[EXERCISE TASKS]
1. Translate the sentence "I immediately phoned her." from the Aquasox text into French.
2. Output the section of the Aquasox text starting with "However, there was" and going on through "Majors is next!", unchanged.
3. Using the Aquasox text, answer these:
(a) How many first pitches will the Aquasox woman reserve?
(b) On what date will the national anthem be sung?
(c) Which two names does the Aquasox woman mention when asking how the anthem will be sung?

However, there was a problem. My baby and I don't really have massive fights, but there was one brewing if we had to decide which of us threw out the first pitch. So I emailed the Aquasox woman and asked if they could have more than one pitch thrown out. She responded as follows:

"I will reserve TWO first pitches as well (unless one of you would rather sing the national anthem :))"

HOLY CRAP!!!! I blew a gasket. I wasn't sure whether she was being serious with the National Anthem offer...the emoticon made me wonder if she was being tongue-in-cheek. I immediately phoned her. She said "Well, I see no reason why you can't. Are you going to go Janet Jackson or Roseanne on me?" I assured her that I am too flat-chested for the former and too patriotic for the latter. So on July 29, 2005, I will fulfill a life goal of leading the crowd in the national anthem at a baseball game. Majors is next!

[Stored records]
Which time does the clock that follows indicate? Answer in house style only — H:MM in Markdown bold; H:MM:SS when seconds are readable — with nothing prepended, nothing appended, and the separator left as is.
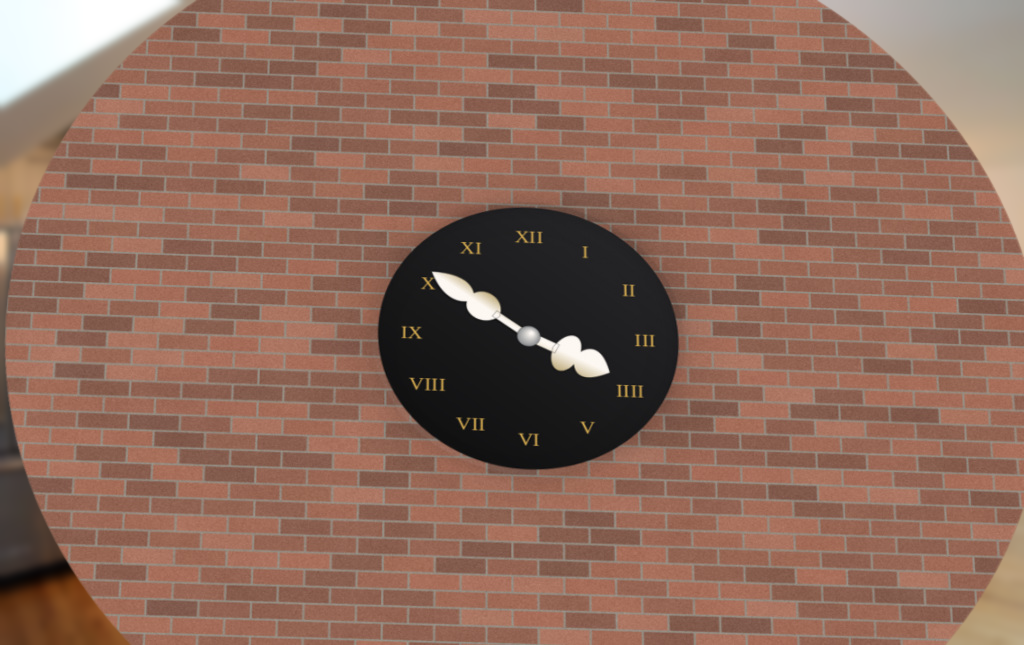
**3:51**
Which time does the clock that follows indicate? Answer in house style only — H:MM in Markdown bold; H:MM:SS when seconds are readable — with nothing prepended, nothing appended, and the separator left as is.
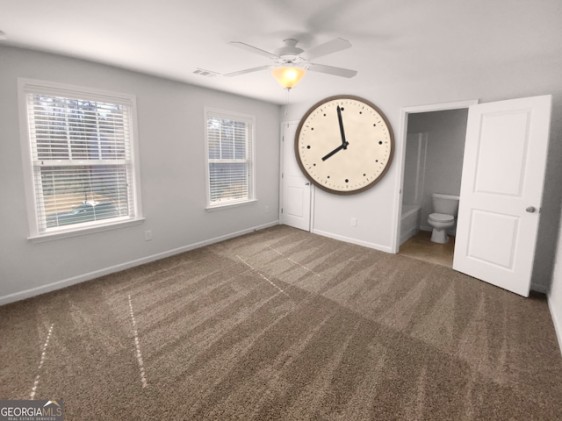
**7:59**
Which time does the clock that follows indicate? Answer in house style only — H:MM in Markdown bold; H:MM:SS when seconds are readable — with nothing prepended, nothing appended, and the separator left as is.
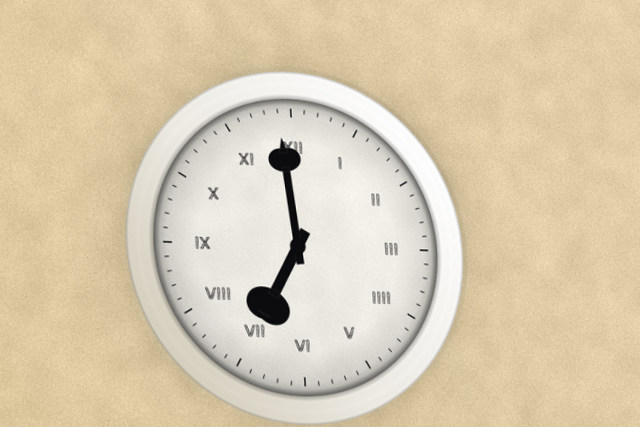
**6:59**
---
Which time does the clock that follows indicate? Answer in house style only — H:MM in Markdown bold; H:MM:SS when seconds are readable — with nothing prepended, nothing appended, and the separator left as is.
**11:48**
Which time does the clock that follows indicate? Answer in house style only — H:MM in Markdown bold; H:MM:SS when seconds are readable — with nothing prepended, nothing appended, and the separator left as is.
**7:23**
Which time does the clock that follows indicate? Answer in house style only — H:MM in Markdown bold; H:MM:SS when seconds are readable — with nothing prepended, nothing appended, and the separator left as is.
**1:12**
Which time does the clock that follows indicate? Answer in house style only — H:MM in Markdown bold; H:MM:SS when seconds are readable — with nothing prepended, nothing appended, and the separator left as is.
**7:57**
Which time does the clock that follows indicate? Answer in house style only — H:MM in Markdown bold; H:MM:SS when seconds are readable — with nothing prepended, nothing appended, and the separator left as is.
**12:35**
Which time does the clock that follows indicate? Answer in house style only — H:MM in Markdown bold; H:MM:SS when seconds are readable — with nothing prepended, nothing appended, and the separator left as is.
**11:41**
==
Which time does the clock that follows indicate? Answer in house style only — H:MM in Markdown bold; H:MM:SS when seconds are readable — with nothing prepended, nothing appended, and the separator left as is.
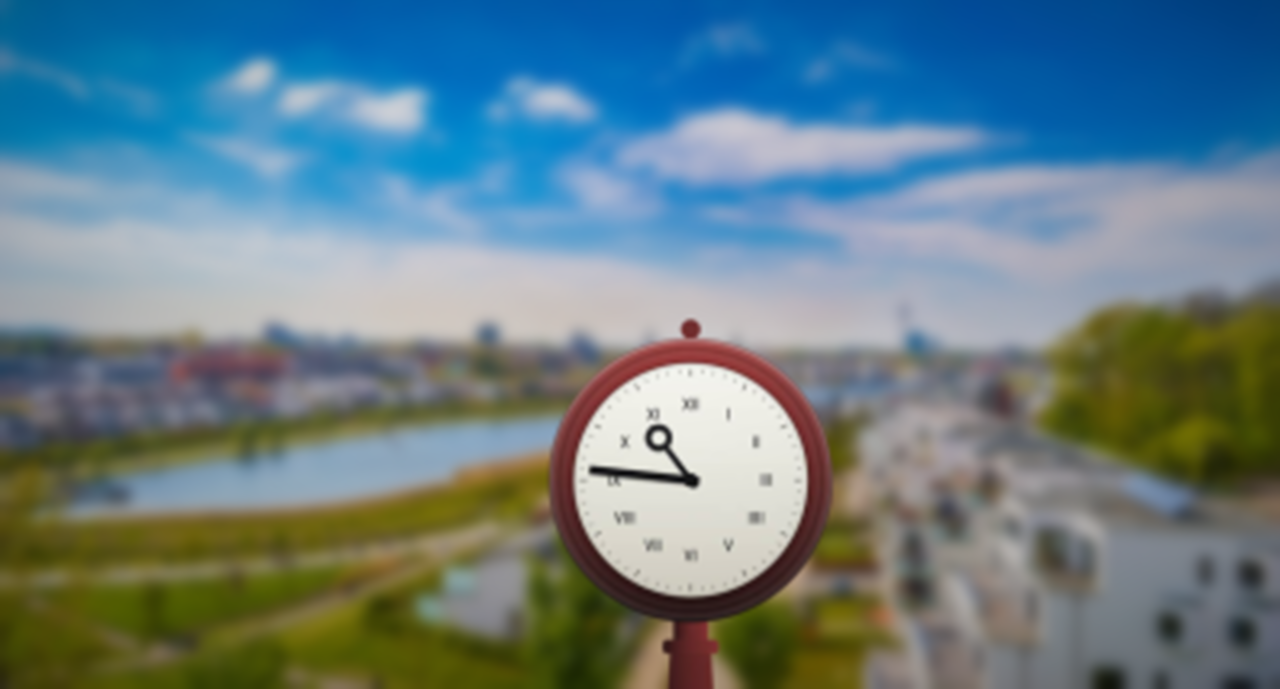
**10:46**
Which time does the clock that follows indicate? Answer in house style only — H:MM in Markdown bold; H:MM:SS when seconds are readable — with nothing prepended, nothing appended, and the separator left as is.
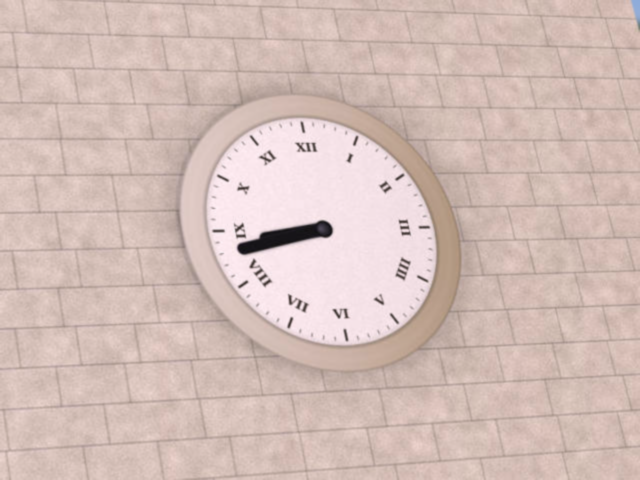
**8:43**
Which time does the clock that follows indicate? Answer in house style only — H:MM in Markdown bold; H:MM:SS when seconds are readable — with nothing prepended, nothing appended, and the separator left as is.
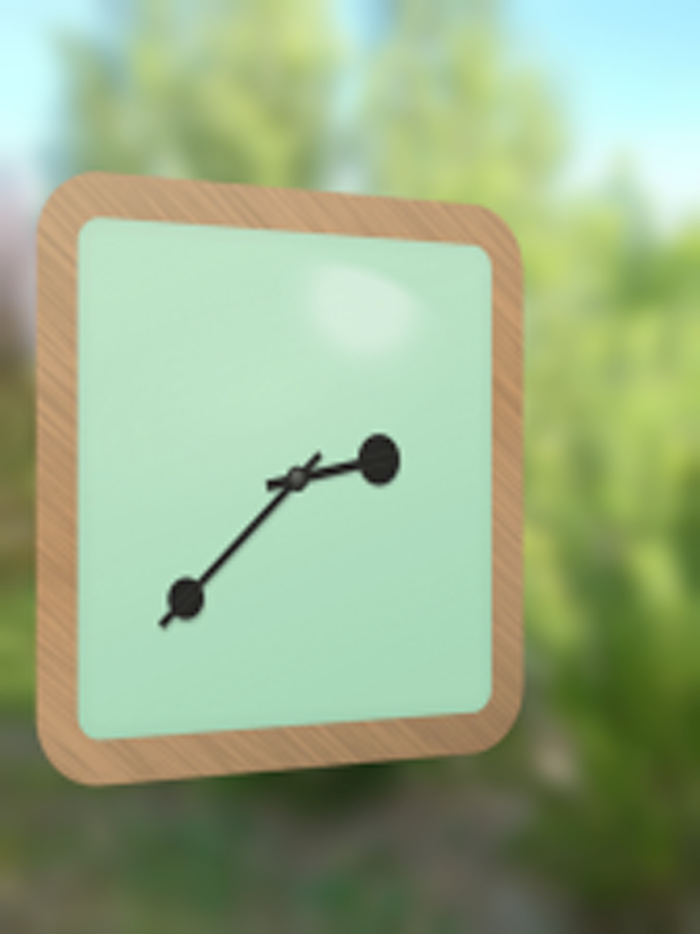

[RESULTS OF THE TASKS]
1. Je l'ai appelée immédiatement.

2.
However, there was a problem. My baby and I don't really have massive fights, but there was one brewing if we had to decide which of us threw out the first pitch. So I emailed the Aquasox woman and asked if they could have more than one pitch thrown out. She responded as follows:

"I will reserve TWO first pitches as well (unless one of you would rather sing the national anthem :))"

HOLY CRAP!!!! I blew a gasket. I wasn't sure whether she was being serious with the National Anthem offer...the emoticon made me wonder if she was being tongue-in-cheek. I immediately phoned her. She said "Well, I see no reason why you can't. Are you going to go Janet Jackson or Roseanne on me?" I assured her that I am too flat-chested for the former and too patriotic for the latter. So on July 29, 2005, I will fulfill a life goal of leading the crowd in the national anthem at a baseball game. Majors is next!

3.
(a) Two
(b) July 29, 2005
(c) Janet Jackson and Roseanne